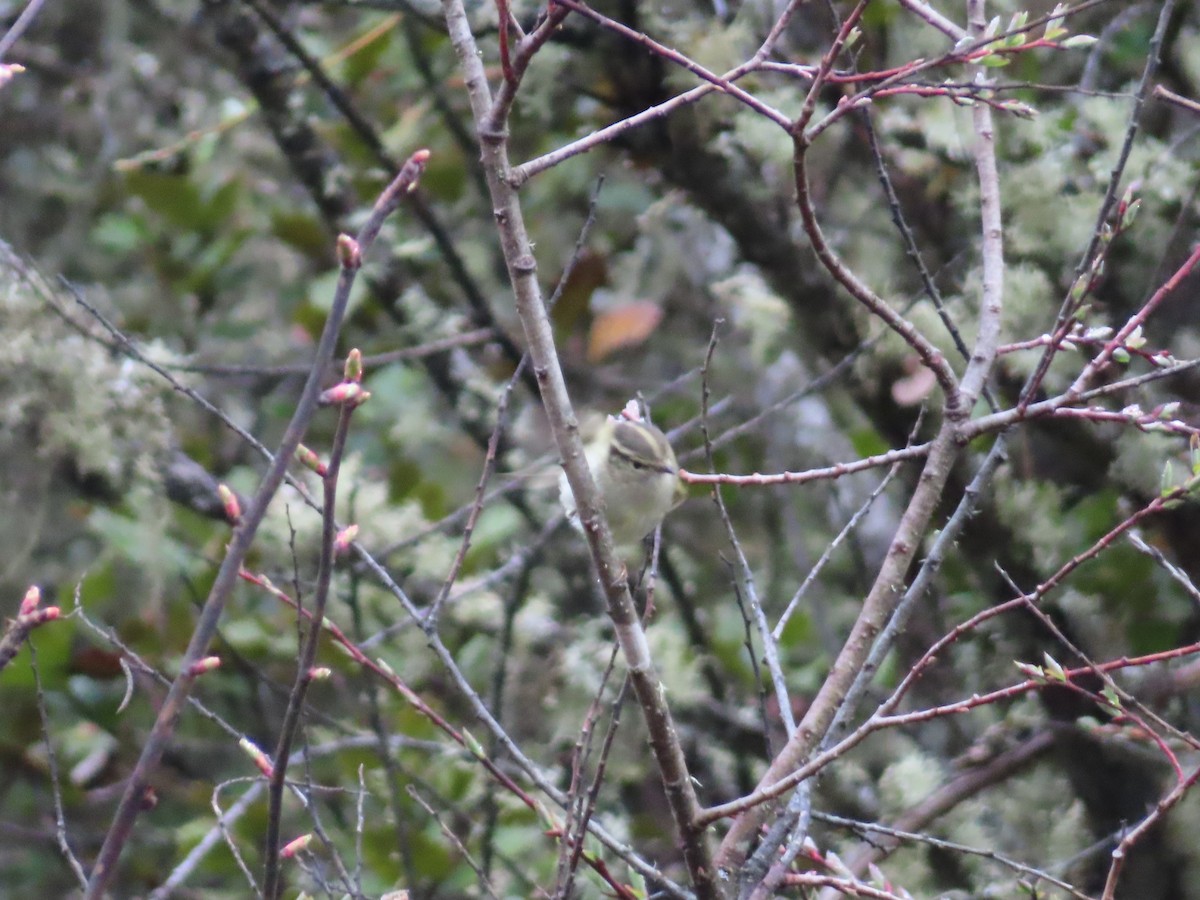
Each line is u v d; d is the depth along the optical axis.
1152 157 8.73
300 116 10.48
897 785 8.88
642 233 12.08
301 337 12.59
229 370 8.97
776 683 5.63
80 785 10.30
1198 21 9.59
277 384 12.66
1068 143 9.16
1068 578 8.99
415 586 9.66
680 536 11.48
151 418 9.16
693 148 9.25
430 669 9.50
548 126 10.43
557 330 11.02
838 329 9.41
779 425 12.02
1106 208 5.25
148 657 9.64
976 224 9.83
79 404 8.86
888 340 9.04
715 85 4.62
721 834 9.03
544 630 9.56
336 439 3.64
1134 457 8.90
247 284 12.96
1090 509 9.39
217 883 9.66
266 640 9.50
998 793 9.12
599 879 6.48
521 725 9.44
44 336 8.89
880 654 5.16
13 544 9.66
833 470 5.43
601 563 4.63
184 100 12.98
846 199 10.19
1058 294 9.21
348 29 13.09
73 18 13.17
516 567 8.77
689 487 10.28
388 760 7.01
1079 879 8.48
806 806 5.11
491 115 4.58
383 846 8.20
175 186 11.23
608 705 9.30
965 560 9.31
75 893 9.93
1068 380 9.09
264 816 8.77
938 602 10.40
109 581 9.57
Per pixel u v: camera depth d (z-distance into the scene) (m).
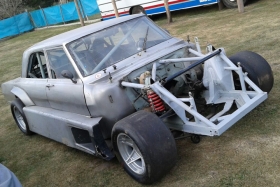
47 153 5.64
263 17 10.02
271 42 7.58
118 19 5.41
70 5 23.75
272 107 4.77
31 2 38.78
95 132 4.29
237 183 3.51
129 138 3.79
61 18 25.00
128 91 4.30
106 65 4.64
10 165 5.58
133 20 5.38
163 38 5.30
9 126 7.41
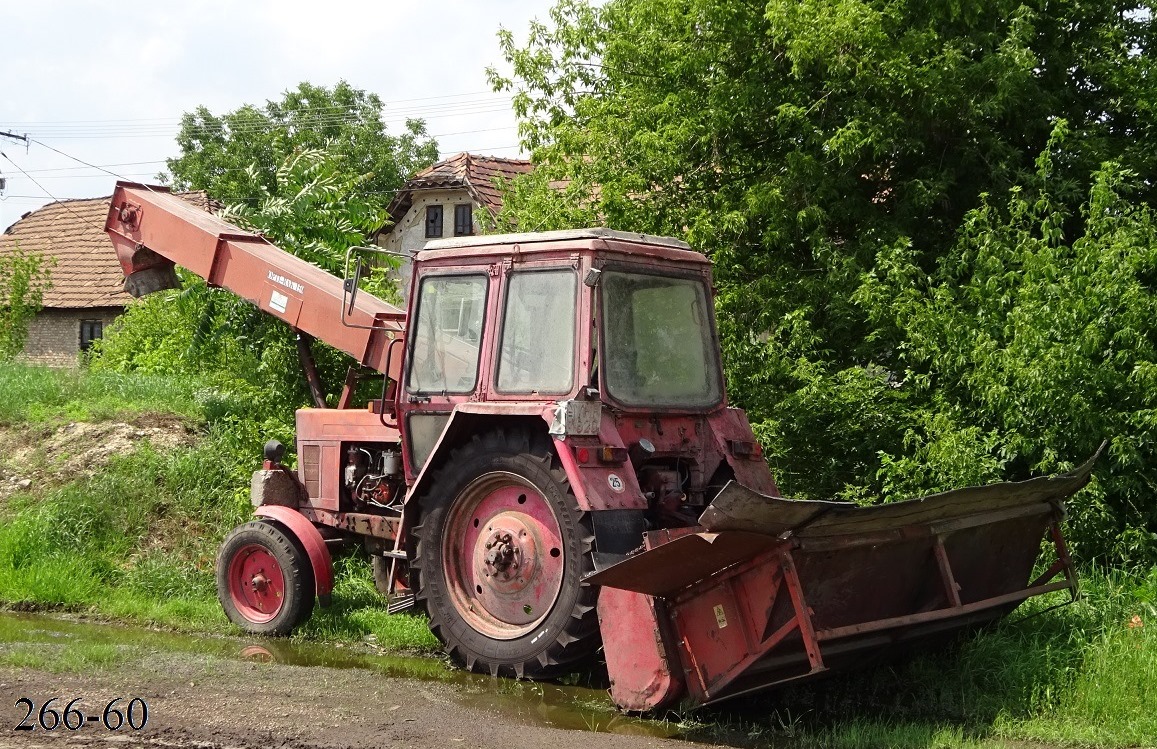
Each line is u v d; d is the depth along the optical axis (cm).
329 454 831
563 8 1223
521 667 655
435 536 695
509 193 1351
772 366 969
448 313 720
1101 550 808
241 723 534
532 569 663
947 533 608
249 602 804
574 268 659
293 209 1156
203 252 926
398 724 548
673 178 1099
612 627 598
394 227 2809
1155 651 636
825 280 1009
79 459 1066
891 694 642
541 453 652
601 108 1117
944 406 883
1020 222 915
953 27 1059
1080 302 820
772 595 543
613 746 527
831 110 1042
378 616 798
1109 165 862
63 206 3120
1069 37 1095
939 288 907
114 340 1856
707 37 1079
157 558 927
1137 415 809
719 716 600
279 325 1067
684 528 634
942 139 1054
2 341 2014
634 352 670
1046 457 810
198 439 1110
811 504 522
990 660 646
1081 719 582
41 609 861
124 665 646
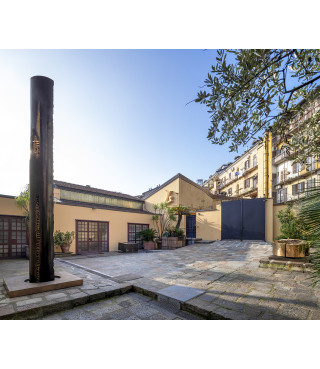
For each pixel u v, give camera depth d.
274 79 2.48
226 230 14.61
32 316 3.42
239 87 2.39
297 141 3.40
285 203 12.36
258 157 24.55
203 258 8.77
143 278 5.59
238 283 4.91
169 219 17.59
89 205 13.93
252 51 2.20
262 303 3.67
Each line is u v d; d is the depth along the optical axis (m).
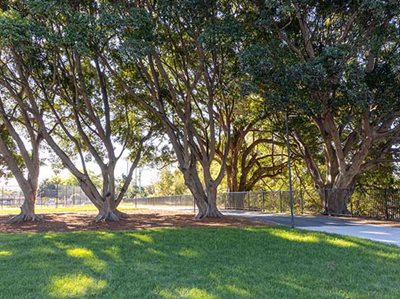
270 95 14.70
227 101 20.59
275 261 8.32
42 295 5.85
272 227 14.58
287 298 5.70
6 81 17.06
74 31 12.28
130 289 6.14
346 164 21.59
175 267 7.72
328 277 6.96
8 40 12.53
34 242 11.04
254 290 6.06
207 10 13.78
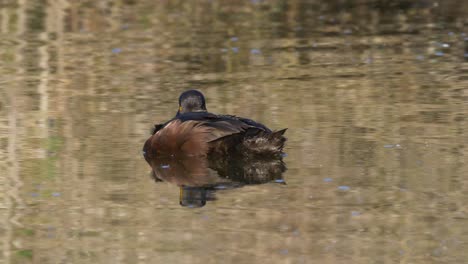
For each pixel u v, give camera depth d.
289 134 14.76
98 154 13.88
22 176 12.69
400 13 29.25
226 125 13.56
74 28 26.97
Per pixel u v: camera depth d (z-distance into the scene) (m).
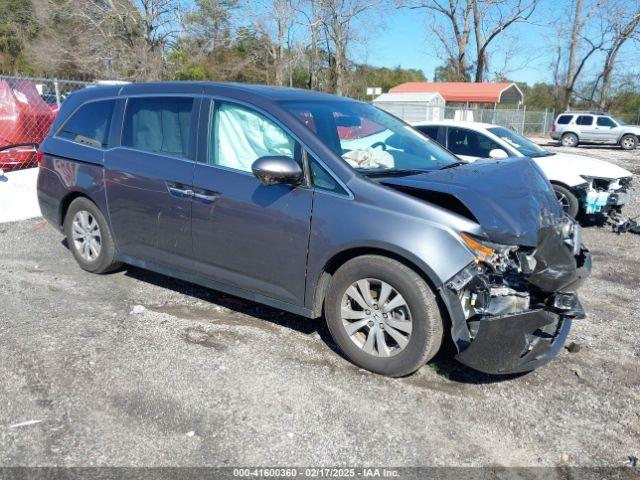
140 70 29.42
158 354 3.70
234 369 3.55
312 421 3.05
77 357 3.60
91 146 4.92
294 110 3.95
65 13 31.41
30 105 8.56
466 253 3.21
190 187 4.11
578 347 4.05
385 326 3.47
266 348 3.86
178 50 32.00
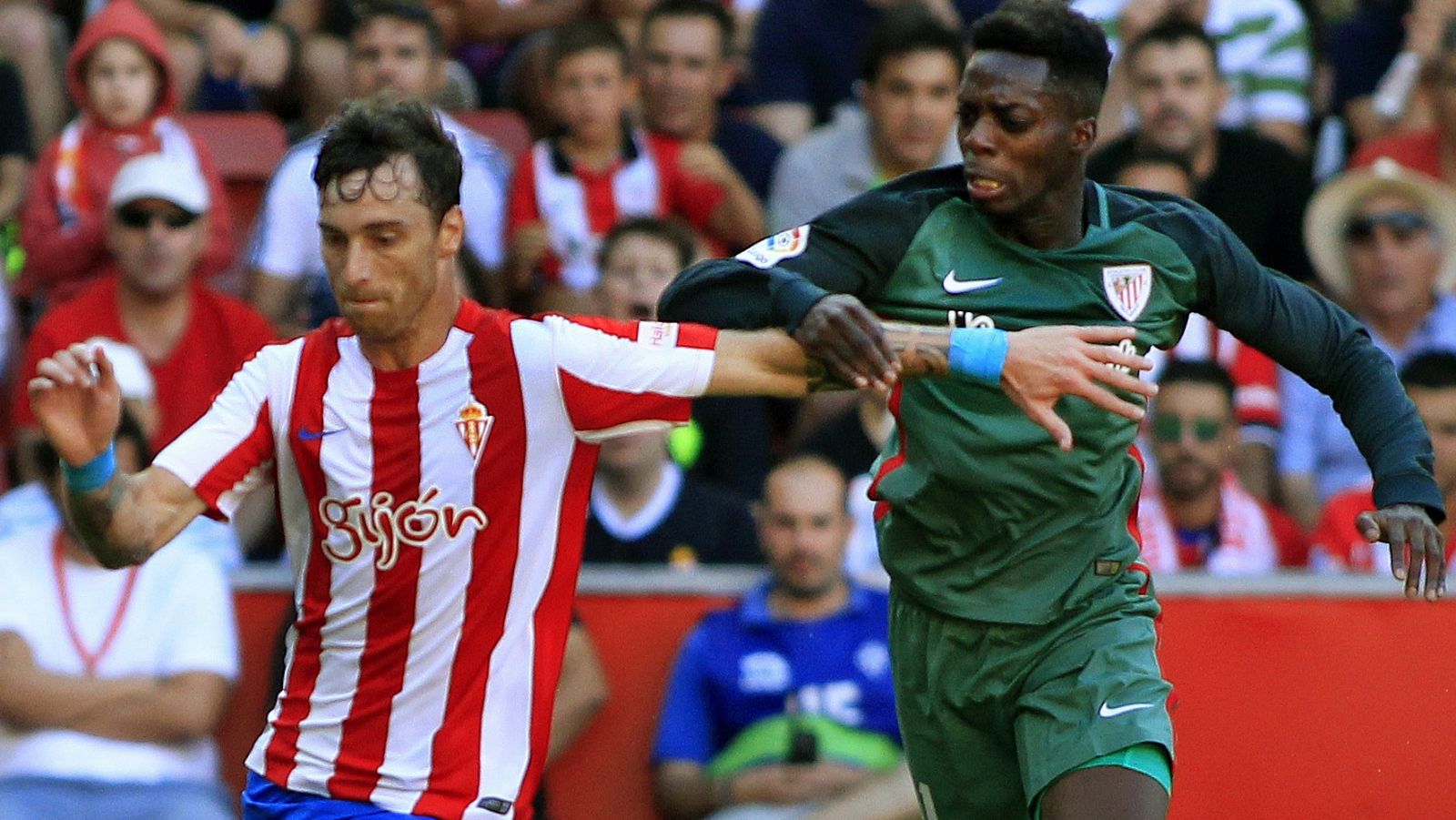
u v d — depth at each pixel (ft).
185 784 65.57
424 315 44.42
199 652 66.28
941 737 51.75
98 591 66.39
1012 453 48.37
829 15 97.14
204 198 80.48
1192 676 69.56
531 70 93.91
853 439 76.48
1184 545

Your goal: Since the pictures are not part of the copy, please transcribe only the lines above from the one with "772 595 543" through the one with "289 134 14.76", exactly and with both ends.

Answer to the exercise:
772 595 543
613 746 527
831 110 1042
378 616 798
1109 165 862
63 206 3120
1069 37 1095
939 288 907
114 340 1856
707 37 1079
157 558 927
1137 415 809
719 716 600
279 325 1067
684 528 634
942 139 1054
2 341 2014
634 352 670
1046 457 810
198 439 1110
811 504 522
990 660 646
1081 719 582
41 609 861
124 665 646
For each pixel u v, give camera depth d.
274 79 2.48
226 230 14.61
32 316 3.42
239 87 2.39
297 141 3.40
285 203 12.36
258 157 24.55
203 258 8.77
143 278 5.59
238 283 4.91
169 219 17.59
89 205 13.93
252 51 2.20
262 303 3.67
Each line is u v d; d is the depth along the optical axis (m).
270 95 14.70
227 101 20.59
275 261 8.32
42 295 5.85
272 227 14.58
287 298 5.70
6 81 17.06
74 31 12.28
130 289 6.14
346 164 21.59
175 267 7.72
328 277 6.96
8 40 12.53
34 242 11.04
254 290 6.06
207 10 13.78
For each pixel u v, give camera depth d.
289 134 14.76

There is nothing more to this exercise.